I'm excited to announce that Acquia will fund the Spark distribution. Core developers Gábor Hojtsy and Wim Leers will work on Spark full-time starting in late May. They will work along side Angie Byron (webhchick), Alex Bronstein (effulgentsia), myself and other members at Acquia. While we have some promising candidates so far, Acquia is still seeking applicants to join the Spark team (with a strong preference to candidates located in or willing to move to the Boston area):
- Drupal UX Interaction Designer, who can conceptualize and prototype cutting-edge interface design.
The Spark team will collaborate with the Drupal usability and the core development teams.
Acquia works with many large enterprises that bet on Drupal. These organizations are doing amazing things with Drupal and innovating by breaking through prior limitations. However, in talking to our customers, we noticed that there is limited knowledge sharing and discussion happening among the heaviest Drupal users. Similar problems are often solved multiple times independently, and in incompatible ways. And since few of these large companies are vocal and active in the community, the expertise gained from solving these problems isn't making its way back into the software that all Drupal users rely on.
To help solve these issues, I'm announcing a new program called "Large Scale Drupal" as part of my group at Acquia's Office of the CTO.
Large Scale Drupal is a group of large enterprise Drupal users who meet regularly to discuss and collaborate on common problems.

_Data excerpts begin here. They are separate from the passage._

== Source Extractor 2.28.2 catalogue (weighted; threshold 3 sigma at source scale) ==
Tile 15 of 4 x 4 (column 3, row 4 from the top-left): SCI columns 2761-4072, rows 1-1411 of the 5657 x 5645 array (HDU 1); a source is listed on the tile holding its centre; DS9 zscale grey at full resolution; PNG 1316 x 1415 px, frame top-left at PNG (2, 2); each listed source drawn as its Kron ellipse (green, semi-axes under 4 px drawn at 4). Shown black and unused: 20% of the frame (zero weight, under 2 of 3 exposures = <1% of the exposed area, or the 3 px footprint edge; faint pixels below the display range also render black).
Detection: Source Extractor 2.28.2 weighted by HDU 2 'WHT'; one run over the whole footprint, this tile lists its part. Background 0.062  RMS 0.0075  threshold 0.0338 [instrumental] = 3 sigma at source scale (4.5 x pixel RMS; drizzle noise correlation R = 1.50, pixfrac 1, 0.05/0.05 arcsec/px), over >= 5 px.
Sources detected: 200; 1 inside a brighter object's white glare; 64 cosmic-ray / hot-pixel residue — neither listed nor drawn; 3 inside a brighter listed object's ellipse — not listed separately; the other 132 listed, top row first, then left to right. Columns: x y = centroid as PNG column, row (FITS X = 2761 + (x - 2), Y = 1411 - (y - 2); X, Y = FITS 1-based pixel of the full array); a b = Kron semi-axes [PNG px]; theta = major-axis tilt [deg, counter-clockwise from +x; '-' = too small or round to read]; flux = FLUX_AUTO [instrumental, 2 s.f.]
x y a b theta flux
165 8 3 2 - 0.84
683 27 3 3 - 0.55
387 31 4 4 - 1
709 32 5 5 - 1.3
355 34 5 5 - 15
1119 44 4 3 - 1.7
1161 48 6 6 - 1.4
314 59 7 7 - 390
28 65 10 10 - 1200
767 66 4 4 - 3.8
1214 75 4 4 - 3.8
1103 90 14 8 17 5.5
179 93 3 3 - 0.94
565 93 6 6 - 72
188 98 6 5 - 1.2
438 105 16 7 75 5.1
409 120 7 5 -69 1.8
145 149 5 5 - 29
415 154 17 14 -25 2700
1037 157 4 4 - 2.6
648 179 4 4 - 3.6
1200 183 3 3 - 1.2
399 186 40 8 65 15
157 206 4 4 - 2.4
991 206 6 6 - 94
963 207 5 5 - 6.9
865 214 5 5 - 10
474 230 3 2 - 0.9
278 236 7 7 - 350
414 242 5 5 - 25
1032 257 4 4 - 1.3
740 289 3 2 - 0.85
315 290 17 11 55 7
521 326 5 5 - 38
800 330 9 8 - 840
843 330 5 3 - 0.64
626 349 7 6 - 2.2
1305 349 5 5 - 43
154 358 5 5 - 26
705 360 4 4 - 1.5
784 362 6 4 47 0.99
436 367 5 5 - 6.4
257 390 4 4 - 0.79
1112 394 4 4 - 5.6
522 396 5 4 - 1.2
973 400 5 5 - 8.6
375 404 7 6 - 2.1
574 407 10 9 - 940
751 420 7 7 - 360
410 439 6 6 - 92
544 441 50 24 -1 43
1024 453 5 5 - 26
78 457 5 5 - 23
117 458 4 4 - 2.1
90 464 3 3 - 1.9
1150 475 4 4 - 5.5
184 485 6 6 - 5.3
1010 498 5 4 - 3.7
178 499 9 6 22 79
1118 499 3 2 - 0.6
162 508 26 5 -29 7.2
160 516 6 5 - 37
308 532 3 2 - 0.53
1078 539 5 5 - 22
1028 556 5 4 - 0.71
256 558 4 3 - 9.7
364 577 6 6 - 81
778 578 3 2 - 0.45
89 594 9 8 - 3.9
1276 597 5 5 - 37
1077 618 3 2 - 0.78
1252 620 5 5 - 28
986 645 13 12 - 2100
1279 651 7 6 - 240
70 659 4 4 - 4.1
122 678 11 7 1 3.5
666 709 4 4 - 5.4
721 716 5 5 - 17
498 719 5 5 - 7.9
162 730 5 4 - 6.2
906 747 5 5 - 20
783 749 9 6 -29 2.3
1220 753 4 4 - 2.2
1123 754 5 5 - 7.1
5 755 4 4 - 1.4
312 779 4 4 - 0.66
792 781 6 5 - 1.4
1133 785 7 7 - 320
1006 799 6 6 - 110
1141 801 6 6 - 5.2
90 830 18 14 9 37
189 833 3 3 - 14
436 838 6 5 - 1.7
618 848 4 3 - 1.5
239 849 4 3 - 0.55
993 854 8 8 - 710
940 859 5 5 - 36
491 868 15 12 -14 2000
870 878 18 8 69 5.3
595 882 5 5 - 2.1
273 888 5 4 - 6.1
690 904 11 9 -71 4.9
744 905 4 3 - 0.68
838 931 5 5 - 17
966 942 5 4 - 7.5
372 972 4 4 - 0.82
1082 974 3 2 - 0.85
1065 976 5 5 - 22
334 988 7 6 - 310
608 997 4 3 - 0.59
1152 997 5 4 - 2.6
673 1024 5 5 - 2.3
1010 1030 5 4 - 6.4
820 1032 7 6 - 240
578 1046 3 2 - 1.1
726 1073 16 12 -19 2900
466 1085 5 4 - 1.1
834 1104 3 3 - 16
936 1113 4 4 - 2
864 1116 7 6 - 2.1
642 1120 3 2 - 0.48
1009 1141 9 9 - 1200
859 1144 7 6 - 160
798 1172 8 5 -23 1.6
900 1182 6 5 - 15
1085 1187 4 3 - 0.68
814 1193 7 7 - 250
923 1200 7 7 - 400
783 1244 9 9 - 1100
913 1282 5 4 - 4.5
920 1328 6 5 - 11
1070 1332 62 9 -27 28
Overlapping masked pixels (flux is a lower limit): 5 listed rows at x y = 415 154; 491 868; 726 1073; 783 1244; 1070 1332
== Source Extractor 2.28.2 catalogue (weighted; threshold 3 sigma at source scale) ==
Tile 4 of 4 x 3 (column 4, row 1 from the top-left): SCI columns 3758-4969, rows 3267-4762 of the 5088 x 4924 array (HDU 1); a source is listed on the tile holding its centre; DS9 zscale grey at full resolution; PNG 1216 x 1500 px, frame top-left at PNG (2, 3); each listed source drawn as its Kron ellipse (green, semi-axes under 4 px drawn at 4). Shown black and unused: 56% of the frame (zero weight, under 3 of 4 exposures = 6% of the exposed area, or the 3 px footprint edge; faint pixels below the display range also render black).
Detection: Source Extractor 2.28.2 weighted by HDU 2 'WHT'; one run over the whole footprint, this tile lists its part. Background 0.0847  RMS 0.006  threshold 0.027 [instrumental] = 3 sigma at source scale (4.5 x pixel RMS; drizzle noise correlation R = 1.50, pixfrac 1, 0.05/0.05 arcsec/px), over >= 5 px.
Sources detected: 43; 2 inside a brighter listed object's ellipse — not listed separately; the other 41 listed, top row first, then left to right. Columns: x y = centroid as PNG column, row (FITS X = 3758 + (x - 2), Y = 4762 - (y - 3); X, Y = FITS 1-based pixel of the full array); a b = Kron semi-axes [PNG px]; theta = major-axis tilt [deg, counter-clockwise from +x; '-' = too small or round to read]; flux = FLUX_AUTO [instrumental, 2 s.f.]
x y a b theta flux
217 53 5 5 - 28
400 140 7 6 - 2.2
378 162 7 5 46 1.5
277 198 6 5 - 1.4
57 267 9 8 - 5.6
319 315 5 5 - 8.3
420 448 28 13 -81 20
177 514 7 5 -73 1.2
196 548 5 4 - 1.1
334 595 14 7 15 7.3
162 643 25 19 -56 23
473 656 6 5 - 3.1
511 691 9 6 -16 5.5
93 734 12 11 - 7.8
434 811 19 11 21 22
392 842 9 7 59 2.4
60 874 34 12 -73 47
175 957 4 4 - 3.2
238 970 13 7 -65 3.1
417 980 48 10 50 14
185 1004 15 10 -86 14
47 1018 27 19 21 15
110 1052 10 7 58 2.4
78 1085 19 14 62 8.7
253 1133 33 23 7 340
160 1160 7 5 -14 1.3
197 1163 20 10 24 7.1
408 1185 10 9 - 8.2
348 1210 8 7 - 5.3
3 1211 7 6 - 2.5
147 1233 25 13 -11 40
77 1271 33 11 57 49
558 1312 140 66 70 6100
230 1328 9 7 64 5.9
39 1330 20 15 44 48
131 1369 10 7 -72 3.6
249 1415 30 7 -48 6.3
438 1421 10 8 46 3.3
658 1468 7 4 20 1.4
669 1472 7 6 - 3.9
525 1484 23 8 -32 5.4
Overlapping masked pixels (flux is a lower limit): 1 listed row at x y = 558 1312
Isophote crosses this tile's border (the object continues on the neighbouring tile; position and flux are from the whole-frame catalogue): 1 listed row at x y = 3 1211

We provide a forum for enterprise users, listen to their needs, prioritize them as a group, and then figure out a proper way to address those needs through knowledge sharing, white papers, training and development. The intent is not to keep the outcome of these meetings just within the group. We want to share what we learn in the Large Scale Drupal group with the specific intent of it becoming a contributed project to Drupal. Once contributed, anyone is welcome to discuss and assist to the project.
So what are these projects? These are common needs for large enterprises that are considered large and complicated Drupal problems. Through a consensus-driven process our first project is working on creating a better content staging system geared toward supporting a publishing workflow. We've already started having detailed discussions and working on some of the basic architecture. We are connecting Large Scale Drupal program participants with members of the community to help advance projects like Workbench, and build new contributions like a site preview system. This program will add to those systems by helping define the needs of the users, funding some of the work, and contributing patches to the code.
The goal of these projects is to foster knowledge sharing and collaboration among members of the group and the community. The Large Scale Drupal members get the benefits of sharing their development costs with other members. The community benefits by gaining new contributions to Drupal, and an influx of expert talent into the Drupal contributor pool. Both the contributions of these companies, and the expertise that they bring to the table will help Drupal remain a long-term viable project.
I'm excited to work with the Large Scale Drupal program members to get them more involved in Drupal and become active contributors to the community. I have a big vision for Large Scale Drupal; something I hope to write more about later. For now, I wanted to announce and bring awareness to the program.